Крик вышел в отверстие, застелился по земле, притаптываемый дождем, смешался с его плюхающими каплями и пополз ручейком по вытоптанной дорожке вокруг дома. Один его конец слился с другим, образуя окружность. Он поструился вот так недолго по дорожке, проложенной старым Али. Описал три круга, словно мелом рисуя защиту вокруг дома. Потом разомкнулся и потек во двор. Нашел дорогу к кранту. Заполнил его бетонную ванну. Сухие листья вспенились на поверхности, закружили корабликами. Крик ушел в слив – далеко под землю, и смолк там.
Глаза Дуси блеснули зрением. Зрачок сузился, уставился на Розу, удивился чему-то, согрел, улыбнулся и затянулся белой пленкой, будто тоже накрытый толстым слоем пыли.
– Дочка, я тебя вижу, – прошептала Дуся.
Роза сидела тихо. Никто не вставал со своих кроватей. Люда зажмурилась.
– Мама, – позвала Роза. – Мама, мама, мама, мама, мама, мама, МАМА!
Люда машинально вытянула руки – пощупать круглые гладкие шары. Поднялась с кровати, подошла к Дусе, подняла ее руку. Рука была водянистой. Люда вслушивалась, но ее пальцы не чувствовали биения на запястье. Она опустила руку, прижав ее к Дусиному боку. Но рука не захотела – свесилась с кровати и позвала безвольными пальцами за собой. Перед глазами встал Иса и несколько буханок хлеба. Люда потерла кончики пальцев. Пыль, слетевшая с балок. Погладила Розу по жестким рыжим волосам, заодно оттирая с пальцев пыль, – вся пыль сегодня принадлежит Розе.
Трудное дыхание Дуси прервалось, и все изменило. Ее стоны давно слились в сознании слепых с тяжелым пыльным дыханием самого подвала. Без стонов подвал был уже не тот…
– Может быть, она еще жива, – спокойно сказала Марина.

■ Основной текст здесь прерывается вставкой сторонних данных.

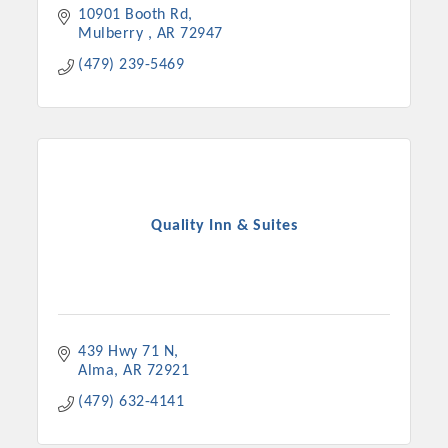
10901 Booth Rd
Mulberry 
AR
72947
(479) 239-5469
Quality Inn & Suites
Platinum Investors
439 Hwy 71 N
Alma
AR
72921
Committee Members
(479) 632-4141
MARKETING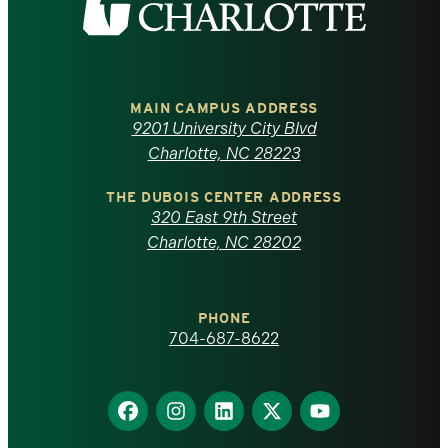
the
University
of
MAIN CAMPUS ADDRESS
9201 University City Blvd
North
Charlotte, NC 28223
Carolina
THE DUBOIS CENTER ADDRESS
320 East 9th Street
at
Charlotte, NC 28202
Charlotte
PHONE
homepage
704-687-8622
Find
Find
Find
Find
Find
us
us
us
us
us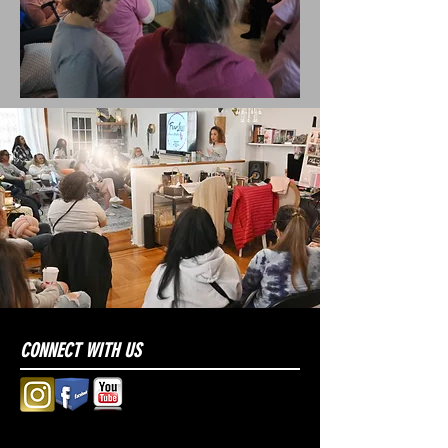
CONNECT WITH US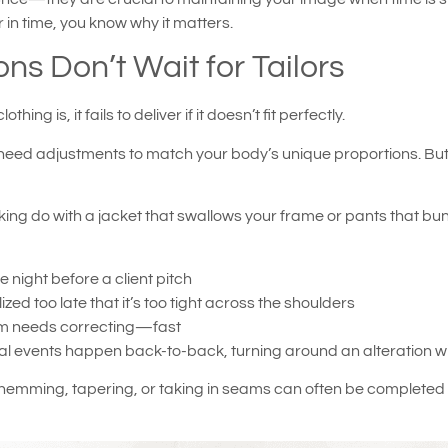
er in time, you know why it matters.
ns Don’t Wait for Tailors
g is, it fails to deliver if it doesn’t fit perfectly.
 need adjustments to match your body’s unique proportions. But
king do with a jacket that swallows your frame or pants that bun
e night before a client pitch
ed too late that it’s too tight across the shoulders
eam needs correcting—fast
onal events happen back-to-back, turning around an alteration w
ke hemming, tapering, or taking in seams can often be completed 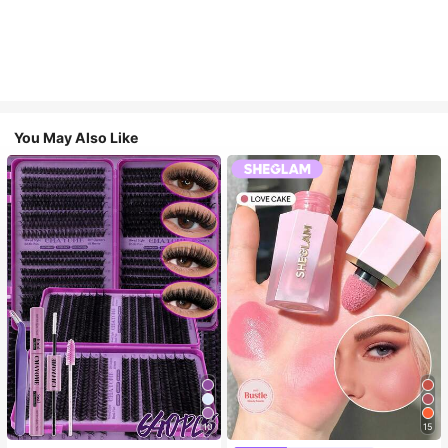
You May Also Like
10
15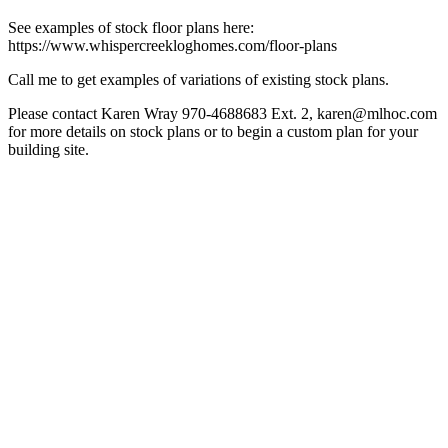
See examples of stock floor plans here:
https://www.whispercreekloghomes.com/floor-plans
Call me to get examples of variations of existing stock plans.
Please contact Karen Wray 970-4688683 Ext. 2, karen@mlhoc.com
for more details on stock plans or to begin a custom plan for your
building site.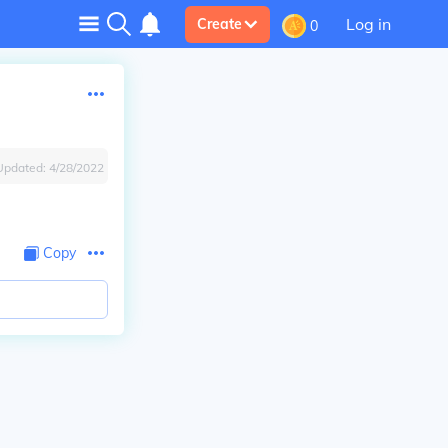
Log in
Create
0
Updated:
4/28/2022
Copy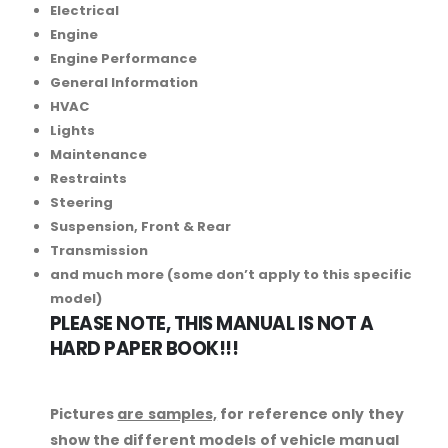
Electrical
Engine
Engine Performance
General Information
HVAC
Lights
Maintenance
Restraints
Steering
Suspension, Front & Rear
Transmission
and much more (some don’t apply to this specific
model)
PLEASE NOTE, THIS MANUAL IS NOT A
HARD PAPER BOOK!!!
Pictures
are samples,
for reference only they
show the different models of vehicle manual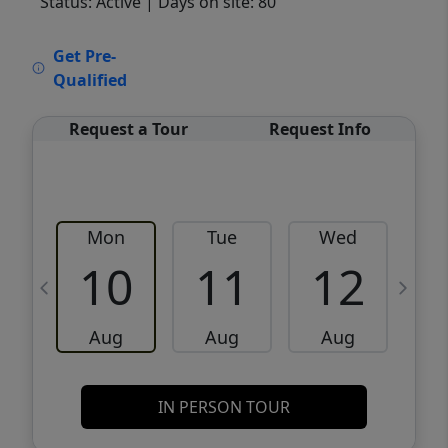
Status: Active
| Days on site: 80
VCR-C15903466 - VCR-C159091383,VCR-
Get Pre-
C159052275
Qualified
Request a Tour
Request Info
Mon
Tue
Wed
10
11
12
Aug
Aug
Aug
IN PERSON TOUR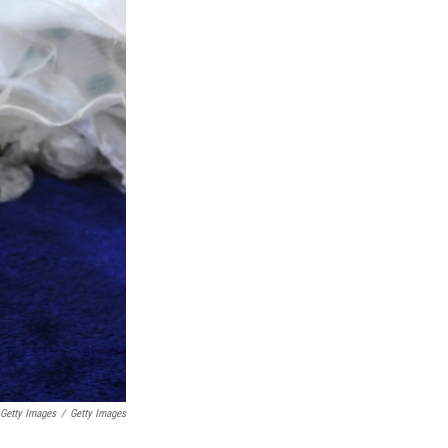
etty Images
/
Getty Images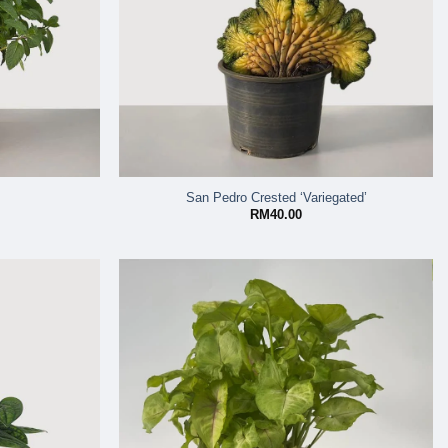
San Pedro Crested ‘Variegated’
RM
40.00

Люде захотелось хлестнуть ее по лицу.
Рука Дуси свисала с кровати. Роза старалась пристроить ее у тела, но непослушная, она снова отрывалась и повисала, маня. Люда долго смотрела на эту руку, под взглядом та набухала и, казалось, вот-вот прорвется тонким ручейком. Ручей возьмет от дождя силу и зашумит бурной рекой, которая смоет их, поглотит.
Чернуха завыла. Конец продуман и неотвратим. Его оставалось лишь записать.
Фатима вскочила с коврика. Что-то спугнуло ее.
– Уйду в соседний отсек, там больше балок. Там – безопасней, – она устремилась к выходу.
– Если уж Фатима молитву прервала, значит, что-то неладно, – поднялась Марина. – Значит, всем пора уходить.
Уайз заворочался, переваливаясь с одного бока на другой. Он словно запутался в невидимой сети желаний. Барахтался на кровати, рвался с нее, но не мог встать.
– Помогите, – захныкал он. – Не хочу оставаться один с Дусей. Мне страшно. Не хочу, не хочу!
Марина протянула ему костлявую руку.
Пахрудин бережно опустил черный ящик под кровать.
Слепые устремились к проходу.
– Чернуха! – позвала Люда.
Собака выгнула спину и пошла за хозяйкой. Марина выходила последней – легонько подталкивая Розу костяшками в спину.
В другом отсеке было холодней, но не так пыльно. Ливень распоясался – свистопляска снаружи мешала расслышать его барабанную дробь, но было и так понятно: с неба льет как из ведра.
Запах влаги взбудоражил собаку. Она визжала и кружилась на месте, ловя свой хвост. Слюни пузырились на черной мякоти ее челюстей. Она предчувствовала что-то.